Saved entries
_ _ _ _
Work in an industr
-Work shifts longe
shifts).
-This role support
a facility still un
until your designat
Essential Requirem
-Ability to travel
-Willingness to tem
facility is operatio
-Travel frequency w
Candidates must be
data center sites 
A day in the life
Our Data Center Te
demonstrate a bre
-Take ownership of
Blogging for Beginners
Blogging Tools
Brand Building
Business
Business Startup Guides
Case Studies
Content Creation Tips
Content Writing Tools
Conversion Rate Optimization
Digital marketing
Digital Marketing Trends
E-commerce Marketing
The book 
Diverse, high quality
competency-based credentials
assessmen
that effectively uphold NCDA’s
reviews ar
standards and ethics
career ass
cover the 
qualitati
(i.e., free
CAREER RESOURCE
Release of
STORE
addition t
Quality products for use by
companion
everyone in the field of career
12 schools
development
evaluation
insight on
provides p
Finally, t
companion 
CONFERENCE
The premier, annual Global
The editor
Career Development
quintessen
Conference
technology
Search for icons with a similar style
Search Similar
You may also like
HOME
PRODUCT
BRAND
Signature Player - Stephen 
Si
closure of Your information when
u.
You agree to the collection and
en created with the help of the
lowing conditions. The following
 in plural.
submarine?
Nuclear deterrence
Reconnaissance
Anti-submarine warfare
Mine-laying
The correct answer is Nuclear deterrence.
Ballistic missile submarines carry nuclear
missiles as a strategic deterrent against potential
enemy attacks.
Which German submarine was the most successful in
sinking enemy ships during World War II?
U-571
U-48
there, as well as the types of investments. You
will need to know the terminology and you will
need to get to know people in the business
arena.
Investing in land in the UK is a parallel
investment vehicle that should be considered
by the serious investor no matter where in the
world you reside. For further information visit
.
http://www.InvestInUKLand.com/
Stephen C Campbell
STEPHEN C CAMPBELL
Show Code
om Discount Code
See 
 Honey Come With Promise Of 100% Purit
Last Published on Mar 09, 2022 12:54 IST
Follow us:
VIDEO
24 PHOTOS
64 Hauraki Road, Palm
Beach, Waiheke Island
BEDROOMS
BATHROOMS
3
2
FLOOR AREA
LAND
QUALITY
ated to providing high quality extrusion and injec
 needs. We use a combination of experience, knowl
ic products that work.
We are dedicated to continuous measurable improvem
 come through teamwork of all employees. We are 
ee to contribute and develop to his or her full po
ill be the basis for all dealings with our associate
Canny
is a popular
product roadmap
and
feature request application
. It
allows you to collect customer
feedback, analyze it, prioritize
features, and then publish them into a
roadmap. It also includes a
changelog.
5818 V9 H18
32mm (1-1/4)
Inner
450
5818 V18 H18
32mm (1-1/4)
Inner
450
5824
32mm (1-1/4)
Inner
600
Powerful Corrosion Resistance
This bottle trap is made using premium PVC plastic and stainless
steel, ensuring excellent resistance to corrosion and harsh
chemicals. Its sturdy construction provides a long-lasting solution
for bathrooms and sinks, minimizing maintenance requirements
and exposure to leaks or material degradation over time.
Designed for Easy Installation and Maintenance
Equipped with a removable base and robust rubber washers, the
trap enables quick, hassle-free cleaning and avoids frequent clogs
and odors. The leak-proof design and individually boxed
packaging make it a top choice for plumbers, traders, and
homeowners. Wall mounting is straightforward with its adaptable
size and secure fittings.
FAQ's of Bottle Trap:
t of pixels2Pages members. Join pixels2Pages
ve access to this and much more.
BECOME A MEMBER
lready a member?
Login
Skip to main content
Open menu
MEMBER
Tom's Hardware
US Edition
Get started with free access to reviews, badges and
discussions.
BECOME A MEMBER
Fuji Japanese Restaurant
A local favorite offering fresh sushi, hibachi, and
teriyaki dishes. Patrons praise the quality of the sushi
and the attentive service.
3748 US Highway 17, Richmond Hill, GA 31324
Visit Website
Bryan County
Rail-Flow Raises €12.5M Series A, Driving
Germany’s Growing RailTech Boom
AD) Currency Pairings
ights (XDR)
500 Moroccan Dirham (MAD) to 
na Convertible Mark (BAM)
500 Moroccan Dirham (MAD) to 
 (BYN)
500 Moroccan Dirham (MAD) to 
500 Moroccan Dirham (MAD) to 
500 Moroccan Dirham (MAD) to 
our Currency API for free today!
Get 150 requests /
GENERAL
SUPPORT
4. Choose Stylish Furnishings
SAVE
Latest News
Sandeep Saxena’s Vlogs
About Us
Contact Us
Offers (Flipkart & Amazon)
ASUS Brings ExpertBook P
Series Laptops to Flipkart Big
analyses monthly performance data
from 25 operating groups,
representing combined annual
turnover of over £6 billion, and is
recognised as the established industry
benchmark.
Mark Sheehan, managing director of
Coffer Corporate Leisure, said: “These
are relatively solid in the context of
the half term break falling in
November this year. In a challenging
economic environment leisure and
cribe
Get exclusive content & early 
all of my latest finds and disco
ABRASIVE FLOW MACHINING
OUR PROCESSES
_ _ _ _
_Task description_.
Only one span is to be repeated: the line with "Rail-Flow Raises €12.5M Series A, Driving" through the final line of the entries above, word for word.

_Exercise response_.
Rail-Flow Raises €12.5M Series A, Driving
Germany’s Growing RailTech Boom
AD) Currency Pairings
ights (XDR)
500 Moroccan Dirham (MAD) to 
na Convertible Mark (BAM)
500 Moroccan Dirham (MAD) to 
 (BYN)
500 Moroccan Dirham (MAD) to 
500 Moroccan Dirham (MAD) to 
500 Moroccan Dirham (MAD) to 
our Currency API for free today!
Get 150 requests /
GENERAL
SUPPORT
4. Choose Stylish Furnishings
SAVE
Latest News
Sandeep Saxena’s Vlogs
About Us
Contact Us
Offers (Flipkart & Amazon)
ASUS Brings ExpertBook P
Series Laptops to Flipkart Big
analyses monthly performance data
from 25 operating groups,
representing combined annual
turnover of over £6 billion, and is
recognised as the established industry
benchmark.
Mark Sheehan, managing director of
Coffer Corporate Leisure, said: “These
are relatively solid in the context of
the half term break falling in
November this year. In a challenging
economic environment leisure and
cribe
Get exclusive content & early 
all of my latest finds and disco
ABRASIVE FLOW MACHINING
OUR PROCESSES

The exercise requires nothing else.